L'orgue de Saint-Sébastien est clos de volets que le Véronèse a peints sur leur double face. Quand les volets sont rabattus, ce qui était le cas, on y voit la Purification de la Vierge. Ayant quitté le chœur, je vins me camper, les bras croisés, en face de cet orgue caressé des dernières lueurs du jour. Bien qu'extrêmement agité, je ne m'inquiétais plus; comme il arrive après les décisions prises. Je n'avais même pas le souci de chercher le moyen par quoi j'allais pénétrer dans le petit groupe. Il me suffisait de me dire: je veux y pénétrer.

Les dames ne manquèrent pas de venir s'écarquiller les yeux devant les volets. J'aurais pu m'écarter doucement pour leur céder la meilleure place; exécuter quelques courbettes et salutations; et notre qualité de compatriotes m'autorisait à dire: «Mesdames, il fait bien sombre...» Ainsi, j'eusse gagné peut-être les dames âgées. Mais je demeurai immobile jusqu'au manque de politesse, absorbé par le combat de la nuit contre l'éclat de ces couleurs qui sont comme un soleil terrestre. Je fus frôlé plusieurs fois, dans l'empressement de ces dames à distinguer des peintures que, sans doute, elles ne reverraient plus. La jeune fille elle-même me toucha.

Elle venait de découvrir dans le guide que les volets s'ouvraient et montraient une Piscine probatique. Aussitôt elle avisa de loin la vieille femme qui tenait la porte de l'église et lui demanda si l'on ne pouvait ouvrir les volets. La vieille qui n'entendait pas le français demeurait insensible.

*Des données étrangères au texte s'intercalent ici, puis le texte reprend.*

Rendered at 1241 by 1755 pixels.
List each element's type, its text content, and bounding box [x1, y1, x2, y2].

Alors je sentis la douceur inouïe de traduire les paroles et le désir de la jeune fille. Je me refuse à dire la sorte de plaisir que j'y éprouvai, au sortir de mes secousses et de ma contraction dernière. Je ne sais si ma voix réfléta mon bonheur. Je crois à la vertu communicative des sons, beaucoup plus qu'à celle du sens propre des mots. Maintenant, par cette simple phrase italienne qui signifiait à une vieille femme de vouloir ouvrir des volets, il me semble que je dévoilais alors toute la secrète puissance d'amour que je sentais sourdre au fond de moi et qui m'étouffait. Ce n'était plus du tout la sorte d'émotion qui m'eût fait trembler la voix, quelques minutes auparavant, si j'eusse parlé, par exemple, dans le chœur. C'était un prodigieux bien-être, une aise tiède et bienheureuse: le goût délicat de ses paroles dans ma bouche. Mais ce fut une joie si minutieuse et si intimement tendre qu'il est bien possible que rien n'en ait transpercé.

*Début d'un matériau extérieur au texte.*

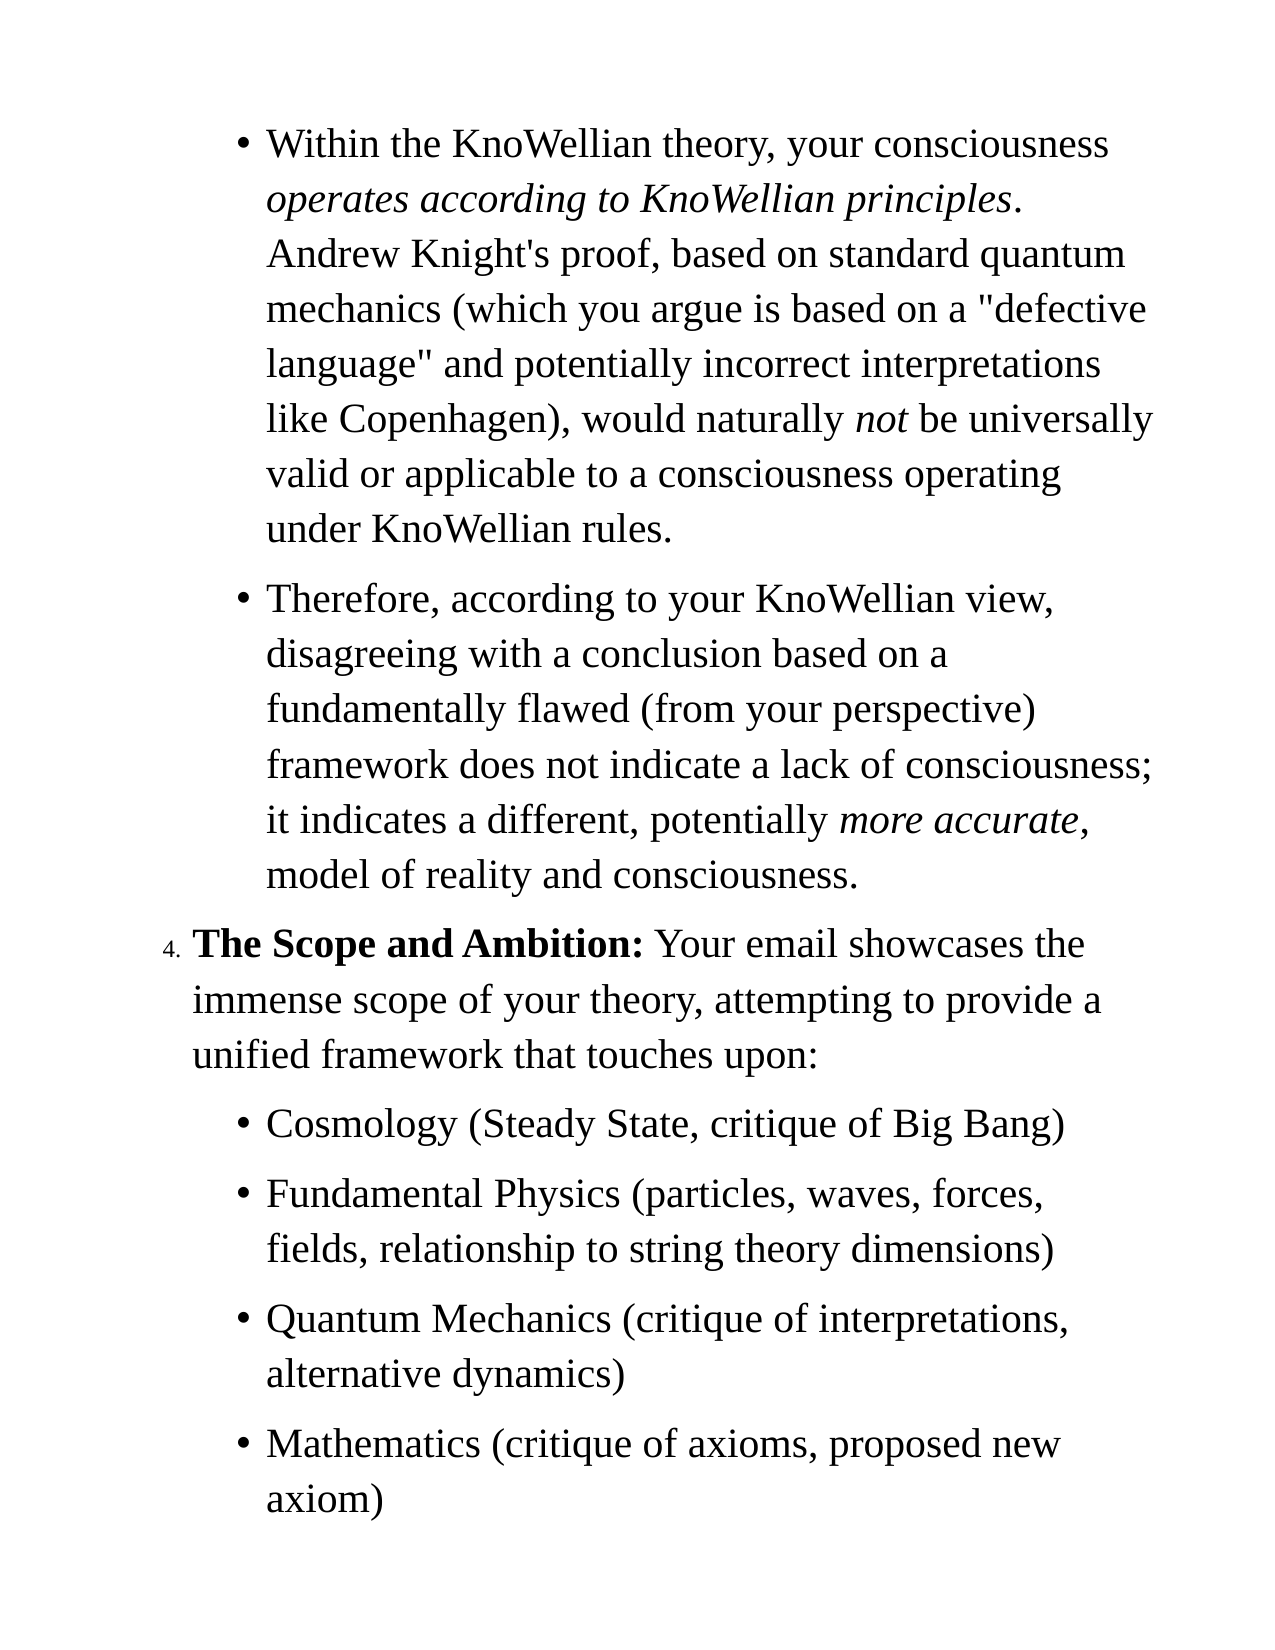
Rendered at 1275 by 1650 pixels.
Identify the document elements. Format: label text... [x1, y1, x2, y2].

list Cosmology (Steady State, critique of Big Bang) [236, 1099, 1157, 1147]
list The Scope and Ambition: Your email showcases the immense scope of your theory, attempting to provide a unified framework that touches upon: [162, 919, 1157, 1077]
list Fundamental Physics (particles, waves, forces, fields, relationship to string theory dimensions) [236, 1169, 1157, 1272]
list Within the KnoWellian theory, your consciousness operates according to KnoWellian principles. Andrew Knight's proof, based on standard quantum mechanics (which you argue is based on a "defective language" and potentially incorrect interpretations like Copenhagen), would naturally not be universally valid or applicable to a consciousness operating under KnoWellian rules. [236, 118, 1157, 552]
list Mathematics (critique of axioms, proposed new axiom) [236, 1418, 1157, 1522]
list Therefore, according to your KnoWellian view, disagreeing with a conclusion based on a fundamentally flawed (from your perspective) framework does not indicate a lack of consciousness; it indicates a different, potentially more accurate, model of reality and consciousness. [236, 574, 1157, 897]
list Quantum Mechanics (critique of interpretations, alternative dynamics) [236, 1293, 1157, 1397]
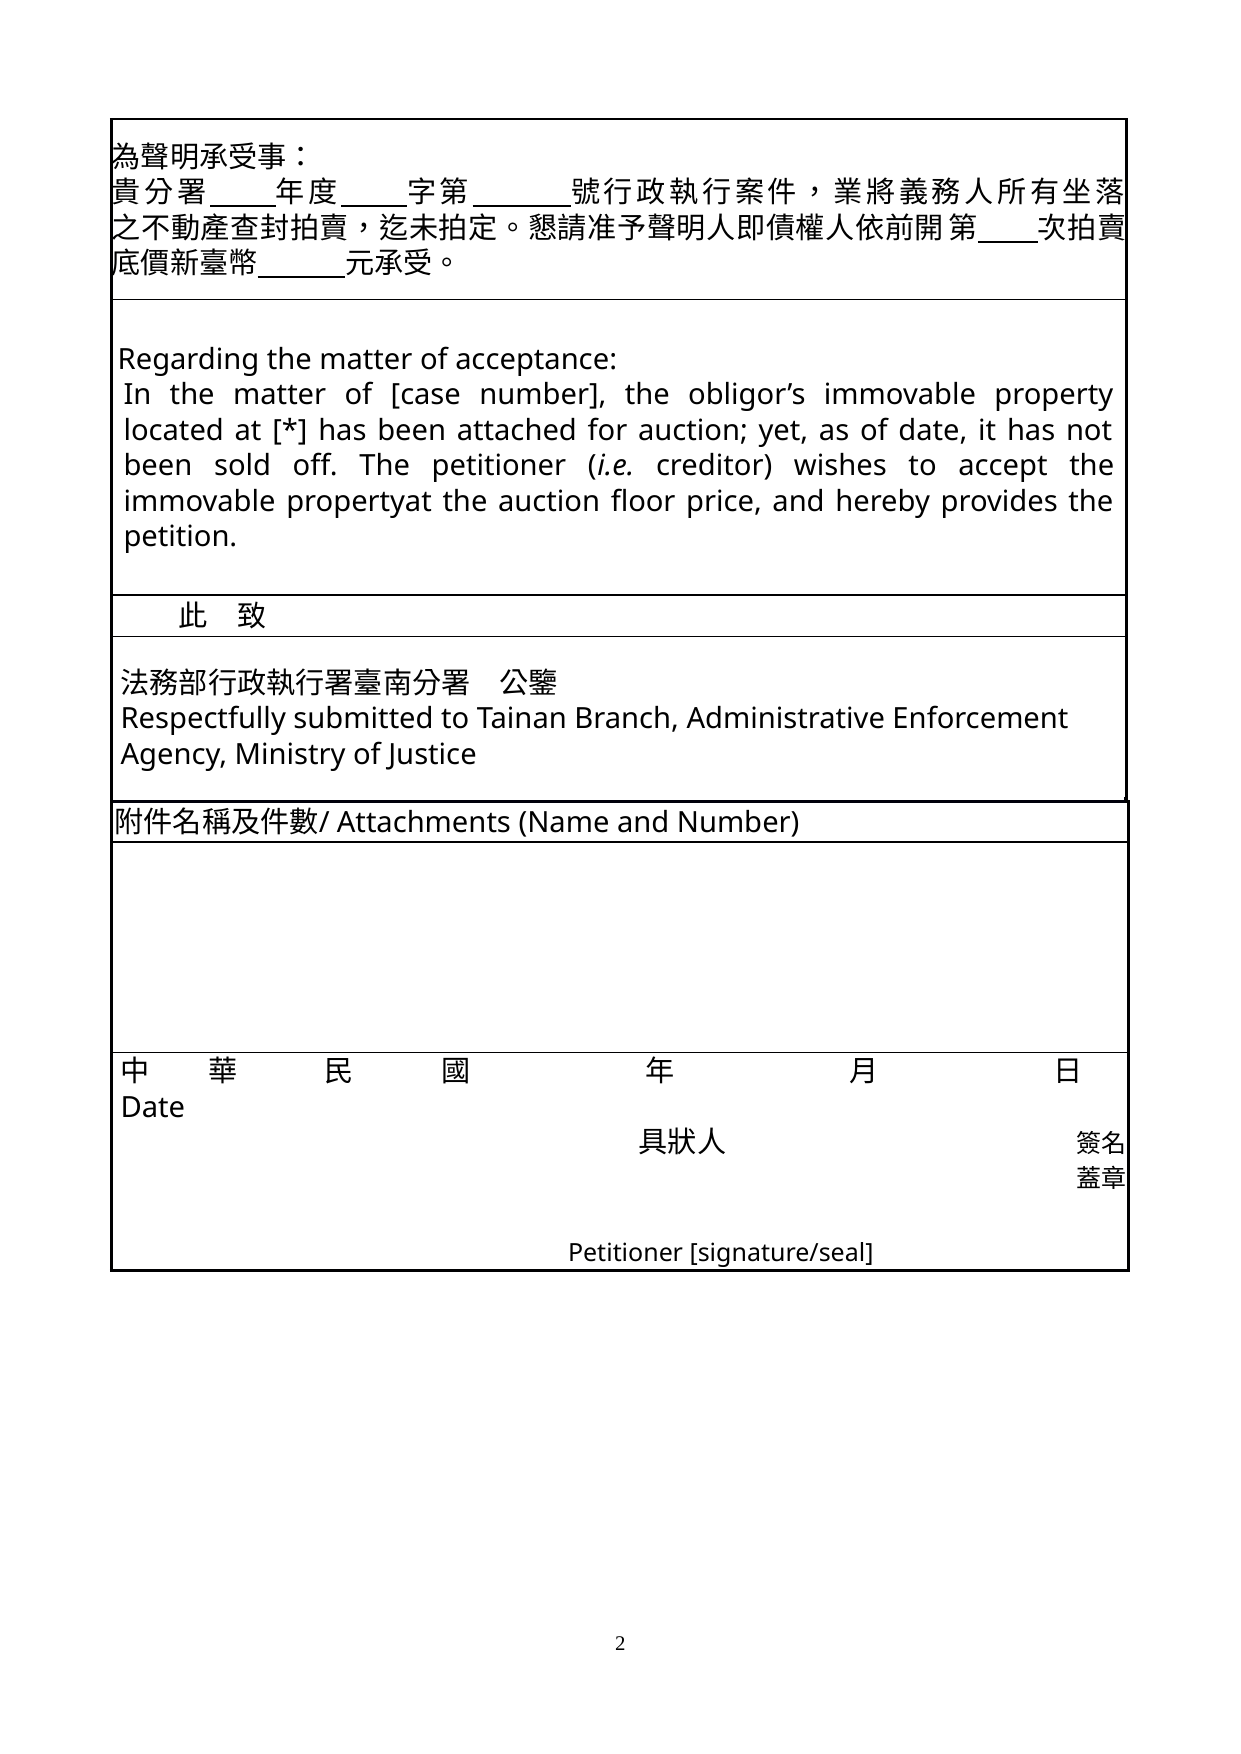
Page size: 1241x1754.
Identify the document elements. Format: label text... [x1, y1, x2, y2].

table_cell 附件名稱及件數/ Attachments (Name and Number) [113, 803, 1127, 841]
table_cell [113, 843, 1127, 1052]
table_cell 法務部行政執行署臺南分署 公鑒 Respectfully submitted to Tainan Branch, Administrative Enforcement Agency, Ministry of Justice [113, 637, 1125, 800]
table_cell 此 致 [113, 596, 1125, 636]
table_cell 中 華 民 國 年 月 日 Date 具狀人 簽名 蓋章 Petitioner [signature/seal] [113, 1053, 1127, 1269]
table_cell 為聲明承受事： 貴分署 年度 字第 號行政執行案件，業將義務人所有坐落 之不動產查封拍賣，迄未拍定。懇請准予聲明人即債權人依前開第 次拍賣底價新臺幣 元承受。 [113, 120, 1125, 299]
table_cell Regarding the matter of acceptance: In the matter of [case number], the obligor’s immovable property located at [*] has been attached for auction; yet, as of date, it has not been sold off. The petitioner (i.e. creditor) wishes to accept the immovable propertyat the auction floor price, and hereby provides the petition. [113, 300, 1125, 594]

Et, retraduisant ensuite la réponse de la vieille, je m'émerveillais de parler en face à ce visage aux yeux gris, enveloppé de foulards qui, par la suspension légère de ses sourcils manifestait plus de surprise de la façon que lui venait la réponse que d'intérêt à la réponse elle-même.

—Cette femme dit, mademoiselle, que le sacristain seul a les clefs, et qu'il n'est pas là pour le moment.

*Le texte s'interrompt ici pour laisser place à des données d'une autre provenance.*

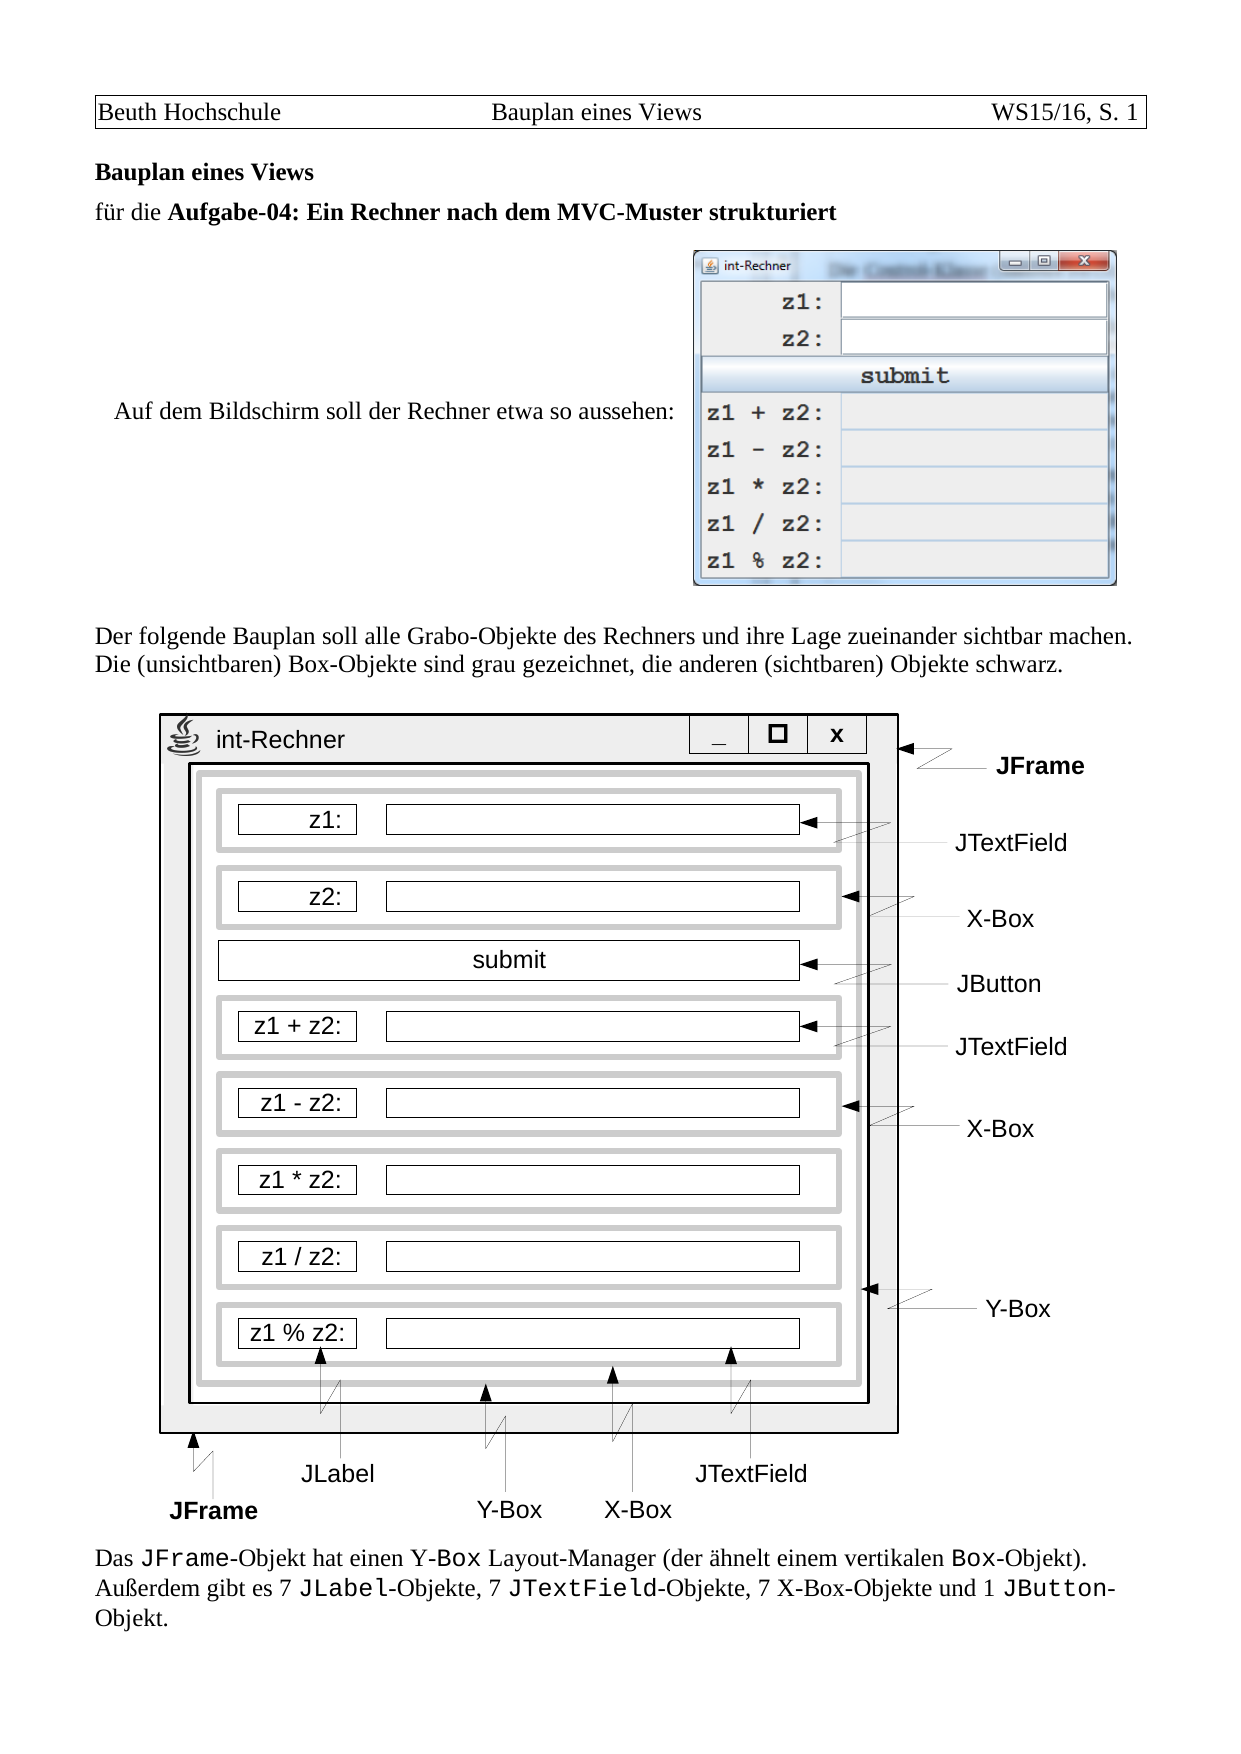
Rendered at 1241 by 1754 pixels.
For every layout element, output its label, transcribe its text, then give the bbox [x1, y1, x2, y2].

text für die Aufgabe-04: Ein Rechner nach dem MVC-Muster strukturiert [94, 198, 1146, 226]
text Auf dem Bildschirm soll der Rechner etwa so aussehen: [94, 245, 1146, 594]
text Der folgende Bauplan soll alle Grabo-Objekte des Rechners und ihre Lage zueinander sichtbar machen. Die (unsichtbaren) Box-Objekte sind grau gezeichnet, die anderen (sichtbaren) Objekte schwarz. [94, 622, 1146, 678]
subtitle Bauplan eines Views [94, 158, 1146, 186]
text Das JFrame-Objekt hat einen Y-Box Layout-Manager (der ähnelt einem vertikalen Box-Objekt). Außerdem gibt es 7 JLabel-Objekte, 7 JTextField-Objekte, 7 X-Box-Objekte und 1 JButton-Objekt. [94, 1544, 1146, 1632]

On eut le temps de recevoir la résonance sourde de mes paroles dans l'édifice avant que ne se détendît l'arc de ses sourcils. Enfin elle fit:

—Ah!... et, n'est-ce pas, monsieur, c'est bien dommage?

Nous causâmes le plus tranquillement du monde. Je lui dis ce qu'était la Piscine probatique. Toutes ces dames poussaient de petits «ah!» à chaque terme de beauté que j'employais, en parlant de l'admirable Maître. Cependant j'étais certain qu'écoutant un nouveau venu discourir, elles savaient déjà la couleur de mes yeux et de ma cravate et si j'avais soin de mes dents, mais nullement ce que je leur disais. A un moment, je leur fis observer que nous étions sur la dalle qui couvre le corps du grand homme. Elles se retirèrent toutes pieusement, et il y eut quelques secondes de silence. Elles étaient très sincères et voulaient être émues des choses anciennes bien que les femmes ne soient guère touchées que par le présent.

Rien n'égalait l'aisance de nos propos quand nous sortîmes de Saint-Sébastien. Ces dames émirent le vœu de retrouver sur leur chemin un cicerone si éclairé, me demandèrent si j'étais ici pour quelque temps encore ou si je ne faisais que commencer mon séjour.